Former et fidéliser la main-d’œuvre

Compte tenu de l’éloignement de la région, la main-d’œuvre est plus onéreuse. Chaque opérateur amène une partie de ses besoins en ouvriers, généralement de la région du Souss Massa, qu’il complète par un personnel local. Toutefois, une partie d’entre eux ont décidé de s’y installer. Les tâches, notamment dans la production de la tomate, nécessitent une formation et un bon encadrement local, compte tenu des spécificités de la production de la région. En effet, la production de tomates cerise et cocktail est bien plus exigeante en technicité et en nombre d’ouvriers. On comprend alors l’intérêt de fidéliser cette main-d’œuvre pour laquelle l’investissement en formation est important. Aussi, le personnel est logé en partie sur les sites de production et le reste dans la ville de Dakhla.

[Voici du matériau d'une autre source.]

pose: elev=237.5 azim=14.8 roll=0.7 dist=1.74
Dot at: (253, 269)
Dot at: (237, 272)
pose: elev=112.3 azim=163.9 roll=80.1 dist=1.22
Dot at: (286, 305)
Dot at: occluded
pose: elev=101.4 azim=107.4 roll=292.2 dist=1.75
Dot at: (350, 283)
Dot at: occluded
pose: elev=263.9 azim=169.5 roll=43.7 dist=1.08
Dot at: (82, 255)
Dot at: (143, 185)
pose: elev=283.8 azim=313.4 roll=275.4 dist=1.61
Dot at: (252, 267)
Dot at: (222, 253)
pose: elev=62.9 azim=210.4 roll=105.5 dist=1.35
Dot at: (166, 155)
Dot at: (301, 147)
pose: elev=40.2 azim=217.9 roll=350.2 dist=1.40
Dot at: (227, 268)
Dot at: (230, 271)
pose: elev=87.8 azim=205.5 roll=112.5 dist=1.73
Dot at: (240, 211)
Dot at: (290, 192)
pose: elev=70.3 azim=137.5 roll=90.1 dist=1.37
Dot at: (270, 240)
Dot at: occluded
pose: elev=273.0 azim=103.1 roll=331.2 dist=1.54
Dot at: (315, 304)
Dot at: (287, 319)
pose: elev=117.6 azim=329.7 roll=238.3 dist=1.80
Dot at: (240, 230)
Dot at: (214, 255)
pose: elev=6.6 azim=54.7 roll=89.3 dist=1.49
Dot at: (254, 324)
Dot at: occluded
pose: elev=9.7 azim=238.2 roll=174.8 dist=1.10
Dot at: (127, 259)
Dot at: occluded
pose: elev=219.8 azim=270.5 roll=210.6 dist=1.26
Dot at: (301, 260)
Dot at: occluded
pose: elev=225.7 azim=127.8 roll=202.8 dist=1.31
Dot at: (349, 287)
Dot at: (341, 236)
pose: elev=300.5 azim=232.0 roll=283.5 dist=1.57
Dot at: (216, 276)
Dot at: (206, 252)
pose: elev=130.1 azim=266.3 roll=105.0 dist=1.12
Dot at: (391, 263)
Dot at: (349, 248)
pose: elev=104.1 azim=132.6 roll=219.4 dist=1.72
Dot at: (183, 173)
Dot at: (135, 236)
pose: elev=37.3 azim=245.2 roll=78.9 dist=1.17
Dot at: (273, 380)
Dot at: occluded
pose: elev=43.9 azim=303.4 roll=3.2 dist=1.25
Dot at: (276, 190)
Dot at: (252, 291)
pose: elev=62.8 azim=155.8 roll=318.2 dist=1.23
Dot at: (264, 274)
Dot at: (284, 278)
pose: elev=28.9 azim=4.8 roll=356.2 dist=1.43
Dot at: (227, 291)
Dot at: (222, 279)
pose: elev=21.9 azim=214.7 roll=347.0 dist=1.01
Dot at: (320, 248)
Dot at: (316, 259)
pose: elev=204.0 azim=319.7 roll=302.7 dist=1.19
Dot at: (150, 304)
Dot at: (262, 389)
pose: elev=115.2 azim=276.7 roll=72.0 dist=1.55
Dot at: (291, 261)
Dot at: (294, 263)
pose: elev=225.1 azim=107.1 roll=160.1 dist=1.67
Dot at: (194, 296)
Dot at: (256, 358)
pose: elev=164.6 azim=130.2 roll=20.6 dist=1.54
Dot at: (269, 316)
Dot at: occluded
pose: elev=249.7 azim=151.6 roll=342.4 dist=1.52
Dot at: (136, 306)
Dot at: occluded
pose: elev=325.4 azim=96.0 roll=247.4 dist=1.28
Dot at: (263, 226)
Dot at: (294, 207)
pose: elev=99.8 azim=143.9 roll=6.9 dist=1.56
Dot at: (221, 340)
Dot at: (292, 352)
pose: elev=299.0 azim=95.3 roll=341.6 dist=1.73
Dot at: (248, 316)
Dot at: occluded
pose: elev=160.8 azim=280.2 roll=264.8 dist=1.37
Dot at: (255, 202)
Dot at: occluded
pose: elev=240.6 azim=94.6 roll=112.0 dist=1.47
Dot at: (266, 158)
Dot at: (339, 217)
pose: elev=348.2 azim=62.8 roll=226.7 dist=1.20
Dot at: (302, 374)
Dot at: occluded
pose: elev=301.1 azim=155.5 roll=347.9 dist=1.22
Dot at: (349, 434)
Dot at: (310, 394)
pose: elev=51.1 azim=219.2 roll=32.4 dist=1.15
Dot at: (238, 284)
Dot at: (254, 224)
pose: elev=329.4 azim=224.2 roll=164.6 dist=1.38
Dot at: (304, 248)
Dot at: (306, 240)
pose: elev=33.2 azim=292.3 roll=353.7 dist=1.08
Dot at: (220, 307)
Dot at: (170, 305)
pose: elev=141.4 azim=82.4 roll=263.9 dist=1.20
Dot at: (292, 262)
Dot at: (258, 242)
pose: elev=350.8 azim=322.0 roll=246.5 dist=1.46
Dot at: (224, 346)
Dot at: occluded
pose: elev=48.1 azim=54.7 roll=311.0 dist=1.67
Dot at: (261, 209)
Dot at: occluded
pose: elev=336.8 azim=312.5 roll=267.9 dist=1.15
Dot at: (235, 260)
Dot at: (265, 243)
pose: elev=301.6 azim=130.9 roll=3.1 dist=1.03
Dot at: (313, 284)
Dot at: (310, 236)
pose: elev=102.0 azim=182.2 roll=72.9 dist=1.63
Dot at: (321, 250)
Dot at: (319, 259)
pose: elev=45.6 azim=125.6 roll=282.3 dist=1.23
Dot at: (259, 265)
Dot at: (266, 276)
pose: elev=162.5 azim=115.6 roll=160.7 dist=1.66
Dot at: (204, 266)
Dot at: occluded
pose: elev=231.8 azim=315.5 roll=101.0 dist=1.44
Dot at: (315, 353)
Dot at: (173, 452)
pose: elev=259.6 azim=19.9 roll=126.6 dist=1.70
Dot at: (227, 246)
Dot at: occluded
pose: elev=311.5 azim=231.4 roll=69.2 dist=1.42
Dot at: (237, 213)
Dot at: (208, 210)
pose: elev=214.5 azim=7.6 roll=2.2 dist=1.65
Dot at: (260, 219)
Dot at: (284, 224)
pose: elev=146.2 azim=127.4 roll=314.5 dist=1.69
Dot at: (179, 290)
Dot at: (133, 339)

De jeunes Sahraouis s’installent

De jeunes Sahraouis ont profité de l’expérience de Rosaflor pour s’installer. Constituée de 15 jeunes entrepreneurs originaires de Dakhla, dont cinq femmes, l’Ajida (association des jeunes investisseurs pour le développement agricole) a été créée en 2015 dans le cadre d’un partenariat public-privé autour de terres agricoles relevant du domaine privé de l’Etat. Ces jeunes entrepreneurs ont fait le choix de s’adosser à la société Rosaflor, filiale du groupe Hassan Derhem, lui-même originaire de la région et parmi les premiers investisseurs dans la zone. Le groupe de jeunes producteurs sahraouis dispose de 5 ha chacun, soit 75 ha situés à Glib Jedyan, 70 km de Dakhla. Avec l’appui de Rosaflor pour la préparation des terrains et l’installation des serres, une première tranche du projet a permis de cueillir les premières tomates cerise, cocktail et melon dès octobre 2017. Une deuxième extension de 20 ha en 2018, puis une troisième de 50 ha en 2019 finalisent le projet. Celui-ci a également une importance sur l’emploi avec 300 ouvriers qui travaillent sur les 50 ha mis en culture en 2019. Les bons résultats d’Ajida ont permis à l’association d’être primée à l’occasion du Salon de l’agriculture du Maroc et la réussite de partenariat entre Rosaflor et Ajida pourrait servir de modèle dans la région et dans l’ensemble du royaume.

Les rendements importants et réguliers permettent de compenser la baisse de productivité de nos fermes dans le Souss Massa en hiver.